REACTIVE STRATEGIES to Help Zachary Be His Best:

– Ask if he is hungry and ready for a snack.

– Get at his eye level and listen to what is bothering him.

– Repeat back what you understand he feels/needs in a calm soft tone.

– Ask him what he wants, and how he will plan to solve the problem

– If he is too distressed to problem solve, let him know it is a good time to take some space. Either accompany him to a quiet area with less stimulation and/or lead him in some deep breathing exercises (smell a flower, blow out a candle). If he believes you genuinely care to help he will take your lead, and take a break from the situation.

– Have him tell you about his Legos, his Minecraft game, his Netflix shows, his pets or friends at school. Have him draw out any of those topics. This will help distract and calm him down.

– Be patient with him. Do not push your agenda on him, unless safety is a concern. Let him try and solve his own problems. He is good at that once he feels validated and has calmed down.

– Lastly, if he is showing rude behaviors, please understand it is either because he is super anxious or is not skilled at perspective taking.

o    If it is ANXIETY, help him calm down by walking him through the expectations, reality, and by using the calming techniques (i.e. breathing, blowing bubbles, going on a walk, taking space, drawing).

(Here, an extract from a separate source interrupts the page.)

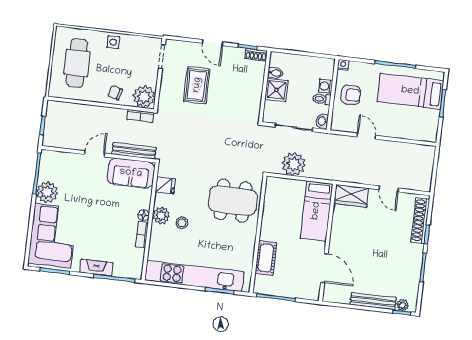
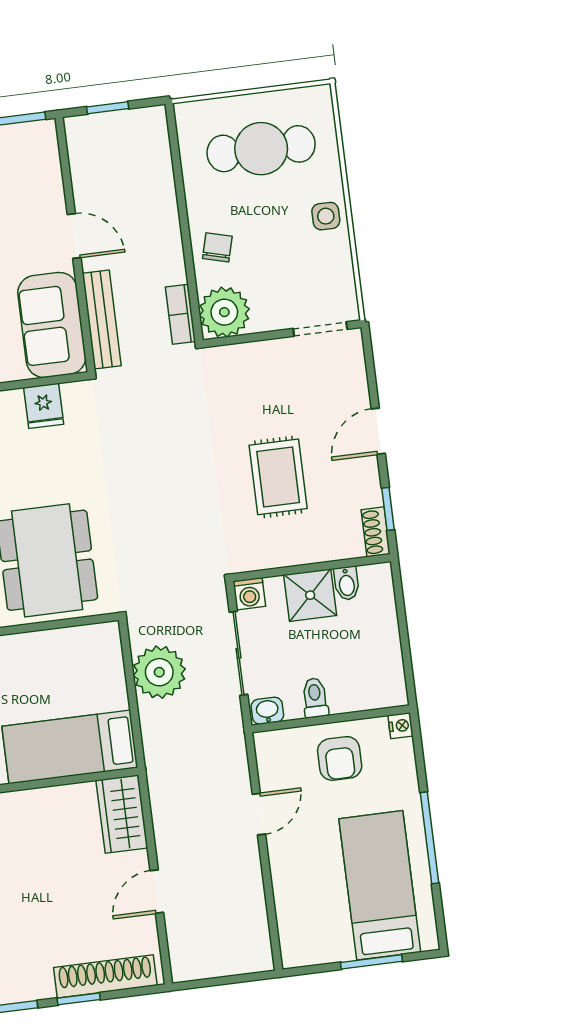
rug: (197, 85) -> (278, 477), moved, turned 90
washing machine: (325, 86) -> (249, 594), moved, turned 180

o   If it is Poor Social Skills, kindly invite a practice role place of a more helpful way of getting his needs met. For example, when you see him blaming or complaining about another camper not sharing, ask him or tell him you guys will practice asking the camper to share. Discuss with him what he will do instead if his peer is not cooperative. If he is attention seeking by trying to interrupt you repeatedly, ask if he needs help initiating conversations/ play with his peers. Practice with him asking his peers to hang out and finding common interests.

Thank you again for your support in helping Zachary to have a successful camp experience this summer:):):)

Robyn C. is a Licensed Clinical Social Worker in the State of California. She works both at a local hospital in the Department of Mental Health and has her own private practice specializing in depression and anxiety. In late 2014, she opened her own TPT store where many games and lessons have been inspired and approved by Zachary;)


In thinking about Robyn’s experience, I decided to make a printable for my kids when they go off to camp this summer and thought I would share it with my readers. 🙂 Just click on the pic for your download!

Free printable - Info for caretakers

Have you had a similar experience as a parent? Share what you would like caregivers to know in the comments below!






2 responses to “Help Camp Counselors Meet the Needs of Your Child”

  1. Laurie Mendoza Avatar

    Robyn, I certainly hope your son’s camp counselors take your wonderful advice. You’re right—when I was a camp counselor in college, I wouldn’t have known what to do with a kid who needed special handling. I probably would have chalked up any meltdowns to behavior. You’re doing them a great service! And Heather, thanks so much for the free care guide.

  2. Laurie Mendoza Avatar

    Robyn, I certainly hope your son’s camp counselors take your wonderful advice. You’re right—when I was a camp counselor in college, I wouldn’t have known what to do with a kid who needed special handling. I probably would have chalked up any meltdowns to behavior. You’re doing them a great service! And Heather, thanks so much for the free care guide.